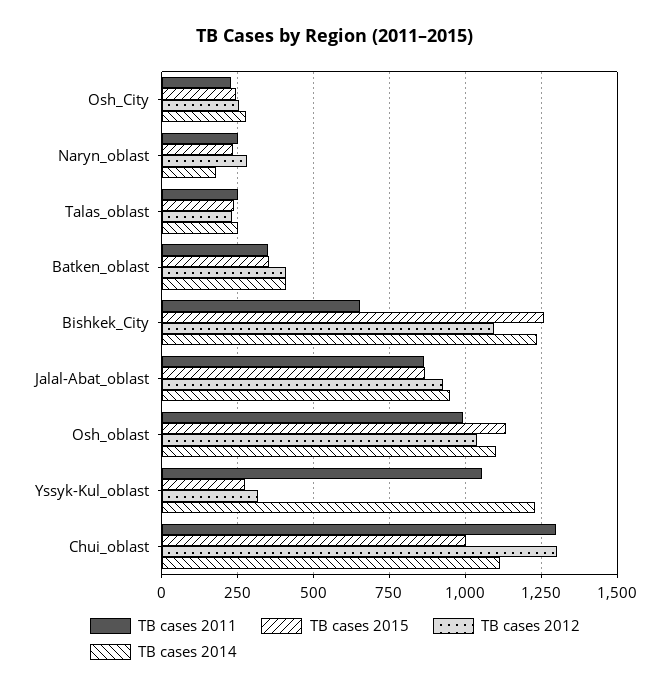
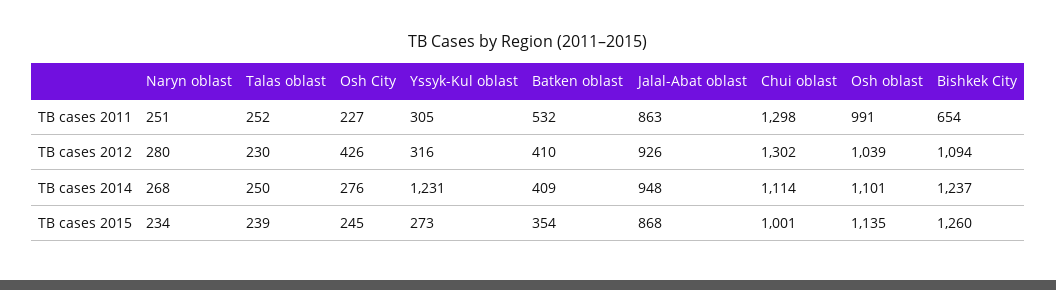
TB cases 2012, Osh_City: 250 -> 426
TB cases 2014, Naryn_oblast: 175 -> 268
TB cases 2011, Batken_oblast: 350 -> 532
TB cases 2011, Yssyk-Kul_oblast: 1050 -> 305

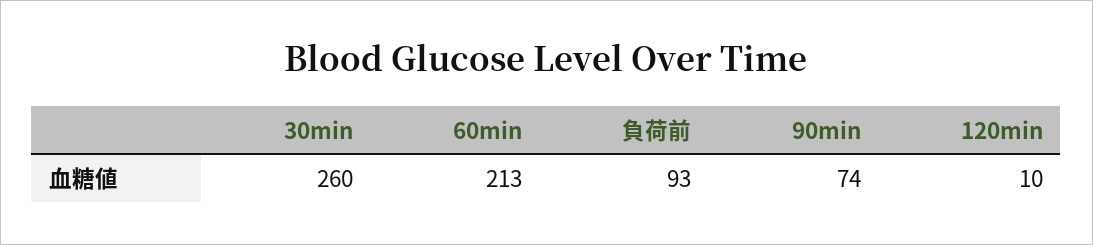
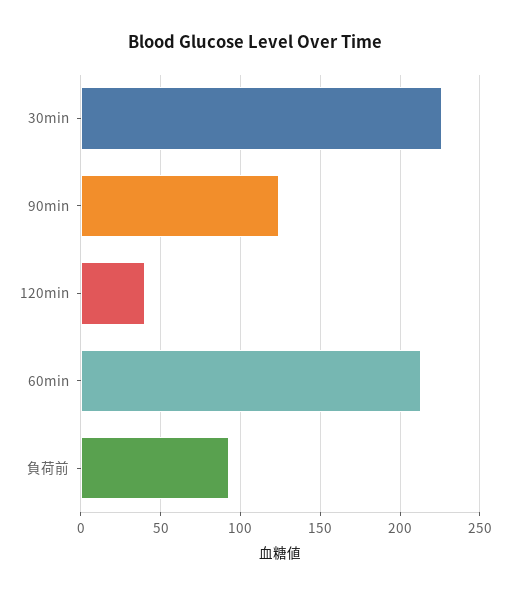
30min: 260 -> 225
90min: 74 -> 125
120min: 10 -> 40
══════════
__Exercise details__
Respond with a number only, the count of lines in the entries where the string "cases" occurs.

__Answer below__
4